BIRDING THE LUNE ESTUARY, THE FOREST OF BOWLAND AND BEYOND.

Thursday, 29 September 2016

Cockersand Scores Again.

I gave in to the wet and windy weather again yesterday which was a blueprint of the day before, and was sat wasting my life away looking at a computer screen when, at 12.51pm my pager went 'ping-ping' to alert me to a text message. The instant I saw the name attached to the message I knew there was a 99% possibility I was going to be shooting off birding and probably to Cockersand. I was right, I was indeed off birding, and it was to Cockersand....I'm a liar....I'm a twitcher after all.

As I headed towards Cockerham Sands along Moss Lane, I could see no sign of anyone on the headland, I had expected to see a silhouette on the skyline, and thought I knew the whereabouts of this bird, pessimism kicked in, the bird has gone. 

But I was wrong again, as I got on the footpath, there was this figure way out on the shore with eyes to the scope. I went out to be immediately put on to a smart adult American Golden Plover settled down with a group of European Golden Plover excellent for detailed comparison.


American Golden Plover/European Golden Plover. Cockersand 28 Sept. Stuart Piner.

The bird stayed in this spot some time, but later flew north to be relocated on the appropriately named Plover Scar, home to many a good and rare bird. 

Past recent records of AGP at Cockersand....

19  Nov 2008
  4  Nov 2011
5/6 Sep 2012  An AGP was reported at 2.15pm on 6 Sept on the Lune Estuary at Glasson.

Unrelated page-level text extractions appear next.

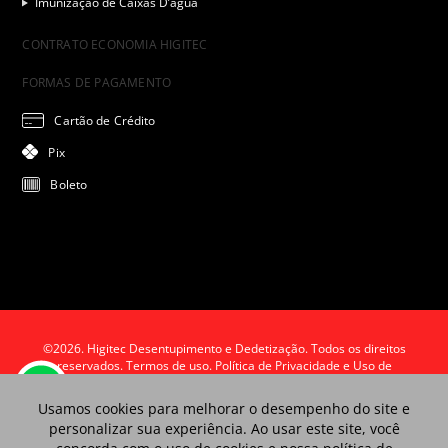
Imunização de Caixas D’água
CONTRATO ECONOMIA HIGITEC
FORMAS DE PAGAMENTO
Cartão de Crédito
Pix
Boleto
©2026. Higitec Desentupimento e Dedetização. Todos os direitos
reservados.
Termos de uso. Política de Privacidade e Uso de
Cookies.
Usamos cookies para melhorar o desempenho do site e
personalizar sua experiência. Ao usar este site, você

I was grateful to Stuart Piner for alerting me to this brilliant bird, and for the images he has since sent me.

And a few others yesterday.

I called in at Glasson Dock to look over the Lune Estuary, but it was back down to earth now, and things were pretty quiet here, with comparatively few gulls, and low numbers of waders which included 2 Greenshank

On Conder Pool, a single scan gave me a count of 11 Little Grebe, with 24 Teal noted, and at least 50 Swallow moving through and lingering over the pool. In the creeks, the Common Sandpiper, with a Red Admiral and Silver Y moth seen.